WHAT YOU HAVE TO DO. The response must contain every line of the records that follow, duplicated exactly.

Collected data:
>>

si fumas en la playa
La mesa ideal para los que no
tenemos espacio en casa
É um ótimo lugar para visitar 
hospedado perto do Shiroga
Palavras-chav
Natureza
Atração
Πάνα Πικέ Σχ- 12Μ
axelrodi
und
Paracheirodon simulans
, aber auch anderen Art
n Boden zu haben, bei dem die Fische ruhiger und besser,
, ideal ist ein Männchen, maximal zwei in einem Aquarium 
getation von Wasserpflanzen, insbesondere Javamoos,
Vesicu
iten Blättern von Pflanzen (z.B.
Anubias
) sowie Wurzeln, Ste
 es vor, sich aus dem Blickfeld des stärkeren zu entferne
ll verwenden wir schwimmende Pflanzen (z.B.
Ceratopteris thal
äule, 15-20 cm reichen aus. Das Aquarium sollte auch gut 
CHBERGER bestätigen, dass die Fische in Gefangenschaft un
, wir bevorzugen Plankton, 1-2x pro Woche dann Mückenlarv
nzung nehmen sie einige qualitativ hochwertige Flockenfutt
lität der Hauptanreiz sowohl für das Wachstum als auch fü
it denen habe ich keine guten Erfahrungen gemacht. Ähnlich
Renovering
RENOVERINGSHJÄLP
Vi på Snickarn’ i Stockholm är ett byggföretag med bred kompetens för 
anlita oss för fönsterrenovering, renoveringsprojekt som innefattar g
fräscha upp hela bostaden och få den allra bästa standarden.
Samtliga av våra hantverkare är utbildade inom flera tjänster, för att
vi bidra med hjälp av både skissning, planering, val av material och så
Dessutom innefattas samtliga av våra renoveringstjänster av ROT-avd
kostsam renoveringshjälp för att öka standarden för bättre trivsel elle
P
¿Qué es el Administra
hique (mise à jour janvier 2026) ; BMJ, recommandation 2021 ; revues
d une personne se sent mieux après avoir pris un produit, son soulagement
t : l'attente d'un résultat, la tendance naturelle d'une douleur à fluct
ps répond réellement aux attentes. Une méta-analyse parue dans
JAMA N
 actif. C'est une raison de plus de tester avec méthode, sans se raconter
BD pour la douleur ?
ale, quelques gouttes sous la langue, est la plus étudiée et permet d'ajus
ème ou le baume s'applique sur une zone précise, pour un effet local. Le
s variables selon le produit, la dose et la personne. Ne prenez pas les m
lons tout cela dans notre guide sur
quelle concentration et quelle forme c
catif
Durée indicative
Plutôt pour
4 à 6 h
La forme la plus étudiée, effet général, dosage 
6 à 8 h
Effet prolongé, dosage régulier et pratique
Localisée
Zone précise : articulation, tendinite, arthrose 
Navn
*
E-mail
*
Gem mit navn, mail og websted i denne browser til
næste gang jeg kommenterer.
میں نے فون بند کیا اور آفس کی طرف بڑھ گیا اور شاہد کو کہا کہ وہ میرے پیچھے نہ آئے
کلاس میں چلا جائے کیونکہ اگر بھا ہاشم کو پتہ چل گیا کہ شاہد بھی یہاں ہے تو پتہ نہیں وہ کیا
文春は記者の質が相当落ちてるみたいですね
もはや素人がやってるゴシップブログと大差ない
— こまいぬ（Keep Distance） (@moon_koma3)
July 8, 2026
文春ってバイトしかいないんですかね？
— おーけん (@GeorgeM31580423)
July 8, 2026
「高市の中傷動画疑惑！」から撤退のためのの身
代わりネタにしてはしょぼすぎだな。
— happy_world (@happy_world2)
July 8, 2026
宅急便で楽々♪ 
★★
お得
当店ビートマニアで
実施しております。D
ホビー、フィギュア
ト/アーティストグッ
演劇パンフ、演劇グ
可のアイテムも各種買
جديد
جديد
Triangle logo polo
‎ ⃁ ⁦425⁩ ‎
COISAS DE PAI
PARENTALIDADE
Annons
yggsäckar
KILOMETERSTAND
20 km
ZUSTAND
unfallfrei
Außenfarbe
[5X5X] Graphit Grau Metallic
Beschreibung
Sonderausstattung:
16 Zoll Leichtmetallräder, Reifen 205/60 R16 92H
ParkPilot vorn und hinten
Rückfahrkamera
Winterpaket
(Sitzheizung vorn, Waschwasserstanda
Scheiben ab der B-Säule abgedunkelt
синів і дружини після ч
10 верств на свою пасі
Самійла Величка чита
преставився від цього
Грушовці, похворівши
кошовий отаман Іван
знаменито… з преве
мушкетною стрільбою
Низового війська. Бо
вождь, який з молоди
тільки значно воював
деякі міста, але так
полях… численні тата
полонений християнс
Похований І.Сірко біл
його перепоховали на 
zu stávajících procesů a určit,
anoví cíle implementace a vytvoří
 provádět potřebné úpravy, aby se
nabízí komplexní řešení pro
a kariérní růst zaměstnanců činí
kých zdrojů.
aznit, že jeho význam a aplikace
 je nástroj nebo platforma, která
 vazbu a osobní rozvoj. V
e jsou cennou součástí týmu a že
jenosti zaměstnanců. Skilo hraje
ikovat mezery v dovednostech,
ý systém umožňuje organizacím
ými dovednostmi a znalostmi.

<<

ANSWER SPACE.
si fumas en la playa
La mesa ideal para los que no
tenemos espacio en casa
É um ótimo lugar para visitar 
hospedado perto do Shiroga
Palavras-chav
Natureza
Atração
Πάνα Πικέ Σχ- 12Μ
axelrodi
und
Paracheirodon simulans
, aber auch anderen Art
n Boden zu haben, bei dem die Fische ruhiger und besser,
, ideal ist ein Männchen, maximal zwei in einem Aquarium 
getation von Wasserpflanzen, insbesondere Javamoos,
Vesicu
iten Blättern von Pflanzen (z.B.
Anubias
) sowie Wurzeln, Ste
 es vor, sich aus dem Blickfeld des stärkeren zu entferne
ll verwenden wir schwimmende Pflanzen (z.B.
Ceratopteris thal
äule, 15-20 cm reichen aus. Das Aquarium sollte auch gut 
CHBERGER bestätigen, dass die Fische in Gefangenschaft un
, wir bevorzugen Plankton, 1-2x pro Woche dann Mückenlarv
nzung nehmen sie einige qualitativ hochwertige Flockenfutt
lität der Hauptanreiz sowohl für das Wachstum als auch fü
it denen habe ich keine guten Erfahrungen gemacht. Ähnlich
Renovering
RENOVERINGSHJÄLP
Vi på Snickarn’ i Stockholm är ett byggföretag med bred kompetens för 
anlita oss för fönsterrenovering, renoveringsprojekt som innefattar g
fräscha upp hela bostaden och få den allra bästa standarden.
Samtliga av våra hantverkare är utbildade inom flera tjänster, för att
vi bidra med hjälp av både skissning, planering, val av material och så
Dessutom innefattas samtliga av våra renoveringstjänster av ROT-avd
kostsam renoveringshjälp för att öka standarden för bättre trivsel elle
P
¿Qué es el Administra
hique (mise à jour janvier 2026) ; BMJ, recommandation 2021 ; revues
d une personne se sent mieux après avoir pris un produit, son soulagement
t : l'attente d'un résultat, la tendance naturelle d'une douleur à fluct
ps répond réellement aux attentes. Une méta-analyse parue dans
JAMA N
 actif. C'est une raison de plus de tester avec méthode, sans se raconter
BD pour la douleur ?
ale, quelques gouttes sous la langue, est la plus étudiée et permet d'ajus
ème ou le baume s'applique sur une zone précise, pour un effet local. Le
s variables selon le produit, la dose et la personne. Ne prenez pas les m
lons tout cela dans notre guide sur
quelle concentration et quelle forme c
catif
Durée indicative
Plutôt pour
4 à 6 h
La forme la plus étudiée, effet général, dosage 
6 à 8 h
Effet prolongé, dosage régulier et pratique
Localisée
Zone précise : articulation, tendinite, arthrose 
Navn
*
E-mail
*
Gem mit navn, mail og websted i denne browser til
næste gang jeg kommenterer.
میں نے فون بند کیا اور آفس کی طرف بڑھ گیا اور شاہد کو کہا کہ وہ میرے پیچھے نہ آئے
کلاس میں چلا جائے کیونکہ اگر بھا ہاشم کو پتہ چل گیا کہ شاہد بھی یہاں ہے تو پتہ نہیں وہ کیا
文春は記者の質が相当落ちてるみたいですね
もはや素人がやってるゴシップブログと大差ない
— こまいぬ（Keep Distance） (@moon_koma3)
July 8, 2026
文春ってバイトしかいないんですかね？
— おーけん (@GeorgeM31580423)
July 8, 2026
「高市の中傷動画疑惑！」から撤退のためのの身
代わりネタにしてはしょぼすぎだな。
— happy_world (@happy_world2)
July 8, 2026
宅急便で楽々♪ 
★★
お得
当店ビートマニアで
実施しております。D
ホビー、フィギュア
ト/アーティストグッ
演劇パンフ、演劇グ
可のアイテムも各種買
جديد
جديد
Triangle logo polo
‎ ⃁ ⁦425⁩ ‎
COISAS DE PAI
PARENTALIDADE
Annons
yggsäckar
KILOMETERSTAND
20 km
ZUSTAND
unfallfrei
Außenfarbe
[5X5X] Graphit Grau Metallic
Beschreibung
Sonderausstattung:
16 Zoll Leichtmetallräder, Reifen 205/60 R16 92H
ParkPilot vorn und hinten
Rückfahrkamera
Winterpaket
(Sitzheizung vorn, Waschwasserstanda
Scheiben ab der B-Säule abgedunkelt
синів і дружини після ч
10 верств на свою пасі
Самійла Величка чита
преставився від цього
Грушовці, похворівши
кошовий отаман Іван
знаменито… з преве
мушкетною стрільбою
Низового війська. Бо
вождь, який з молоди
тільки значно воював
деякі міста, але так
полях… численні тата
полонений християнс
Похований І.Сірко біл
його перепоховали на 
zu stávajících procesů a určit,
anoví cíle implementace a vytvoří
 provádět potřebné úpravy, aby se
nabízí komplexní řešení pro
a kariérní růst zaměstnanců činí
kých zdrojů.
aznit, že jeho význam a aplikace
 je nástroj nebo platforma, která
 vazbu a osobní rozvoj. V
e jsou cennou součástí týmu a že
jenosti zaměstnanců. Skilo hraje
ikovat mezery v dovednostech,
ý systém umožňuje organizacím
ými dovednostmi a znalostmi.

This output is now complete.